## The request
Rewrite the part of the records that opens with the line containing "Document page, 1241x1754 pixels." and closes with the line containing "List each element's", replacing "bounding box" with "bbox" and changing nothing else.

## Extracted data

--------

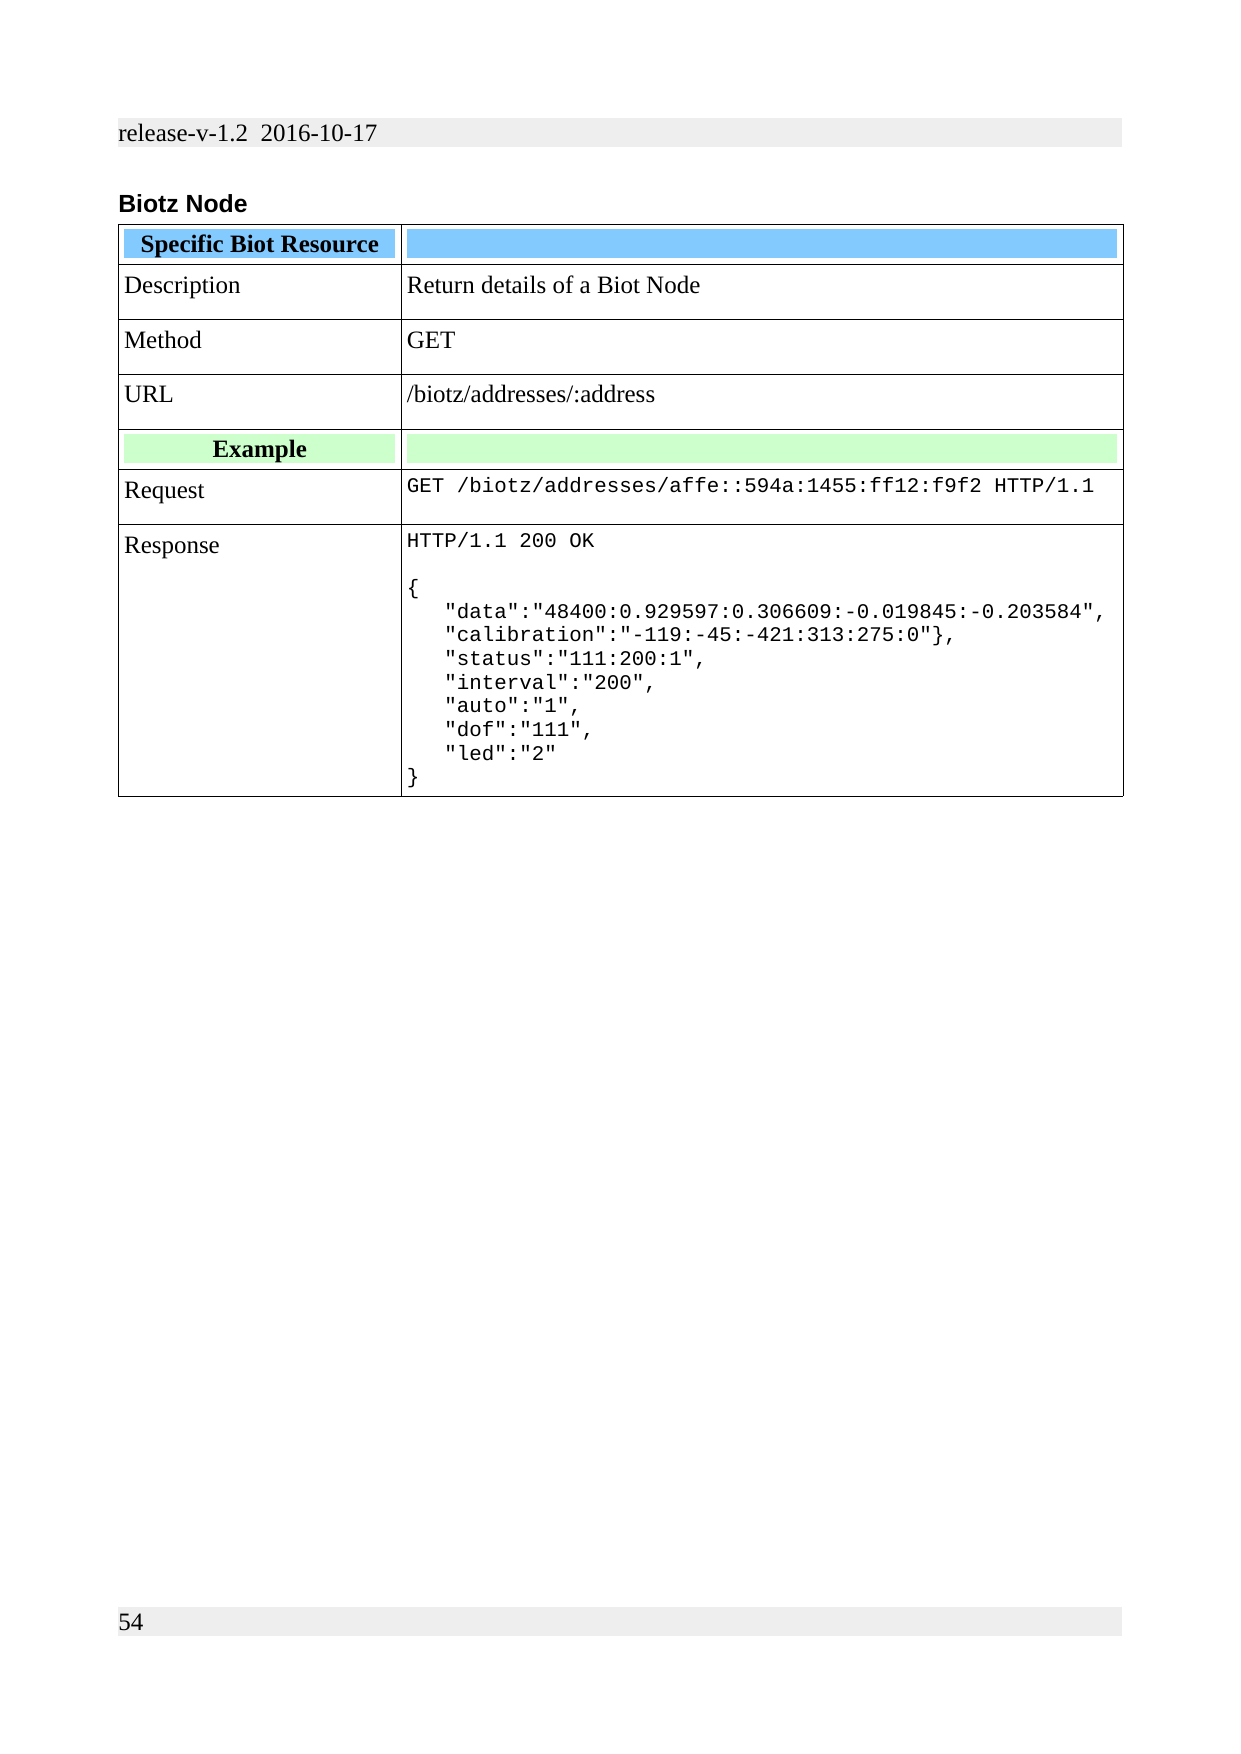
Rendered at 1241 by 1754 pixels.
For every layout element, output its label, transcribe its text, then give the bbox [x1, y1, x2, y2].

--------

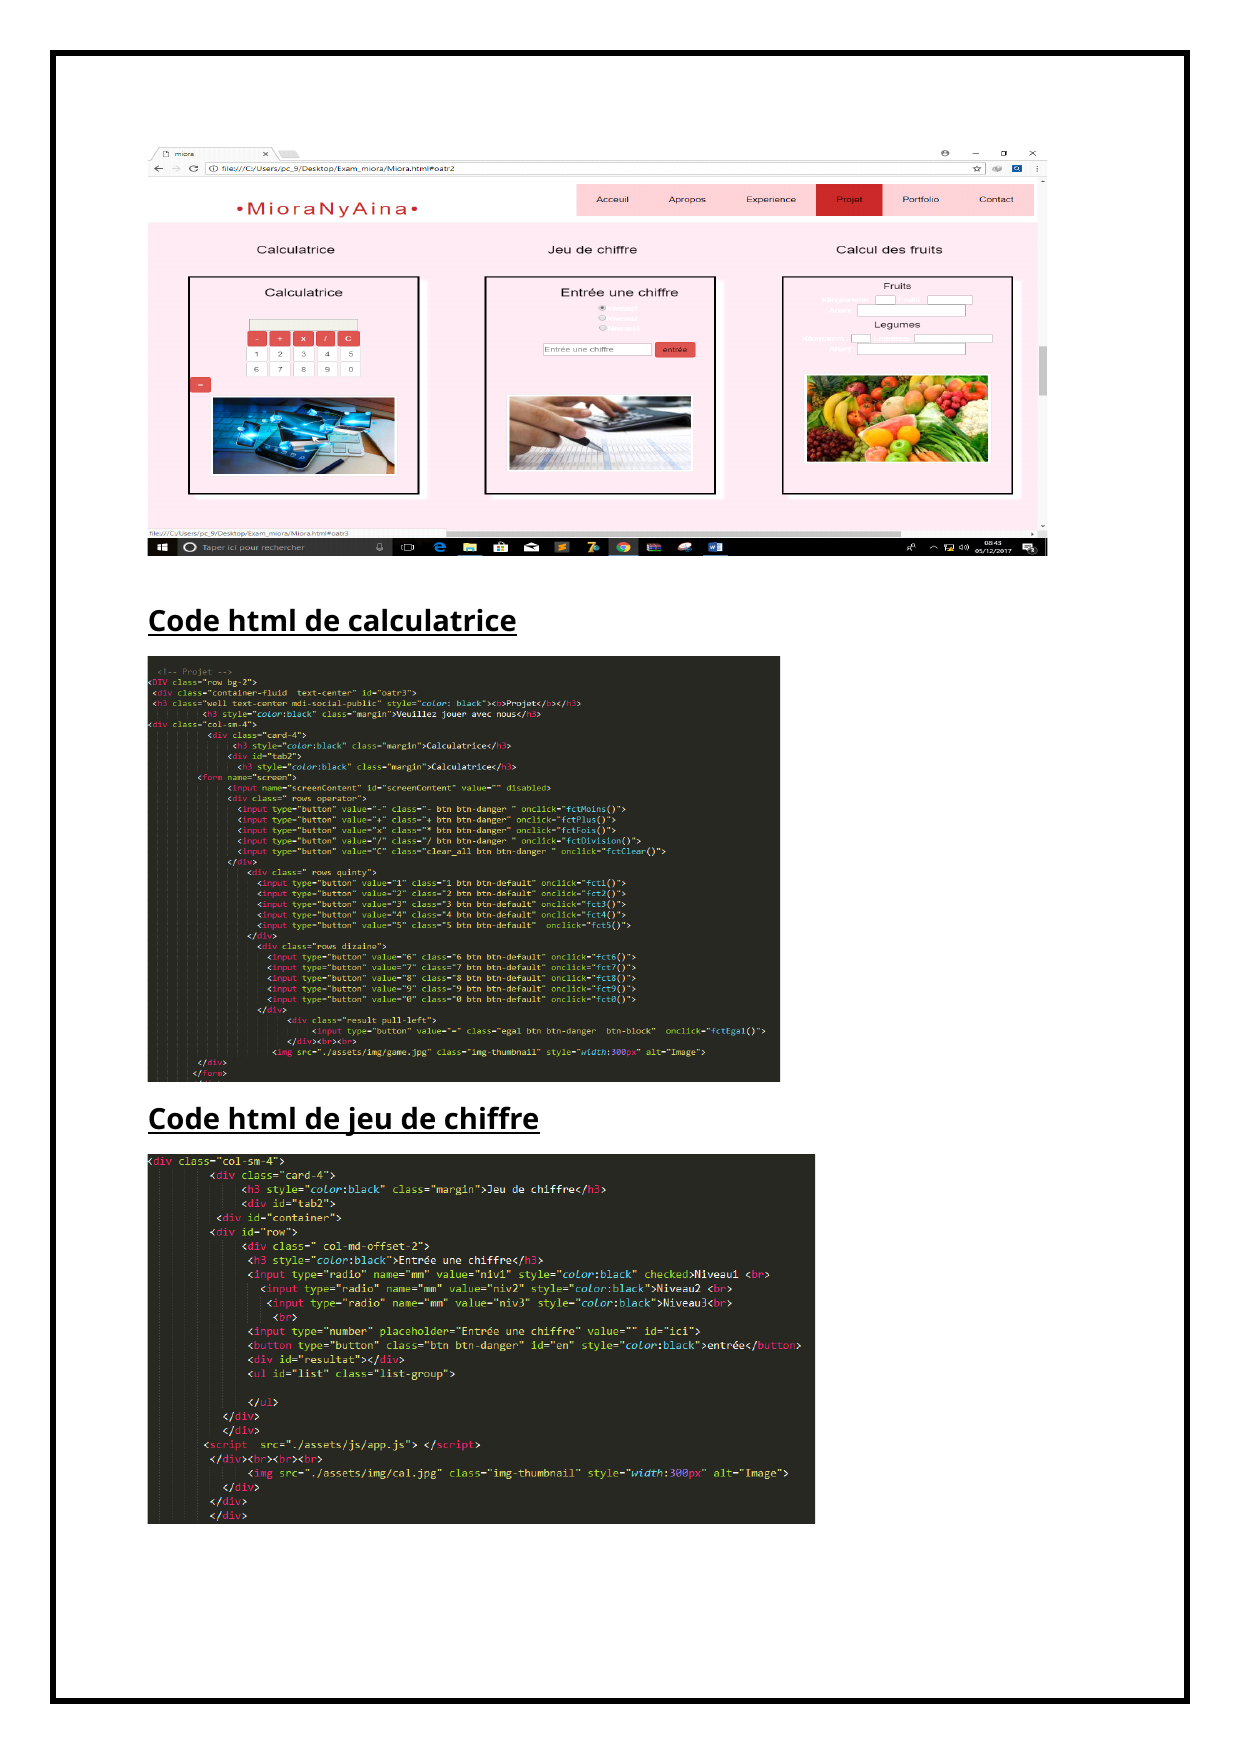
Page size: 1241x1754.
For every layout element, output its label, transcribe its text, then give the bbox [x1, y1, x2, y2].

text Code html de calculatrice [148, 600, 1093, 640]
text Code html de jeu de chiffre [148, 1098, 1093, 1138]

--------

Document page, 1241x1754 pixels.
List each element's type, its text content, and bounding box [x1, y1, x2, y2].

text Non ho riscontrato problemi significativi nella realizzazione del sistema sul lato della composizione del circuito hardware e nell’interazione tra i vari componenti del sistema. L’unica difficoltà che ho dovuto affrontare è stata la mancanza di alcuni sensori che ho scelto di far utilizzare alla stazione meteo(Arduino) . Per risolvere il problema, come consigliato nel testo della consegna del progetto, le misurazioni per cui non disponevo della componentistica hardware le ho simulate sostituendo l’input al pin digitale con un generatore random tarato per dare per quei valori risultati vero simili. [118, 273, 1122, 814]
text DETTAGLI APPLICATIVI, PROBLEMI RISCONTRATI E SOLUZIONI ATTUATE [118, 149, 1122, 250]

--------

## Task result
Document page, 1241x1754 pixels.
List each element's type, its text content, and bbox [x1, y1, x2, y2].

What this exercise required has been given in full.